Cette clause concerne les partenaires, cohabitants de fait ou cohabitants légaux, qui ont acheté un bien ensemble avant de se marier.

Ils peuvent prévoir, dans leur acte d’achat  – pour autant qu’il s’agit d’un achat entre eux en pleine propriété (c’est-à-dire ne portant pas uniquement sur l’usufruit ou la nue-propriété) et par parts égales (50/50) – une déclaration d’apport anticipé. Grâce à cette clause, le bien sera, au moment du mariage, automatiquement intégré dans leur patrimoine commun. L’apport ne devra donc plus être prévu par contrat de mariage, ce qui, dans certains cas, permettra d’éviter des coûts supplémentaires pour les couples.

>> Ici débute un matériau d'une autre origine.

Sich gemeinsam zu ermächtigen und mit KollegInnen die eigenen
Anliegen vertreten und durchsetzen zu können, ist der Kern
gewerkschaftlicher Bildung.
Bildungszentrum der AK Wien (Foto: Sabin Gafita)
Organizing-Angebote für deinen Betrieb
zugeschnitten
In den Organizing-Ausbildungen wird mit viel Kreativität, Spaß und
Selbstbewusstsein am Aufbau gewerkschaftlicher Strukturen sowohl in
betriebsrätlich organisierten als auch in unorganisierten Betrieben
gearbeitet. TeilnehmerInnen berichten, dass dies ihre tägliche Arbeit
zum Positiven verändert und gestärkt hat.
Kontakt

Le fait que l’apport ne doit plus obligatoirement être prévu par contrat de mariage ne signifie pas pour autant que les couples fassent l’impasse d’une visite chez le notaire. Si vous souhaitez prévoir certaines clauses afin de protéger vos droits patrimoniaux et successoraux l’un envers l’autre, un contrat de mariage est toujours nécessaire. Il en est de même si vous souhaitez vous  écarter du régime légal de communauté applicable par défaut (et opter pour un régime de séparation de biens par exemple), un contrat de mariage est obligatoire. De plus, le notaire pourra vous conseiller en vous donnant un avis sur mesure, afin que vous puissiez adopter un régime matrimonial adapté à votre situation, vos besoins et vos souhaits, de façon correcte et complète.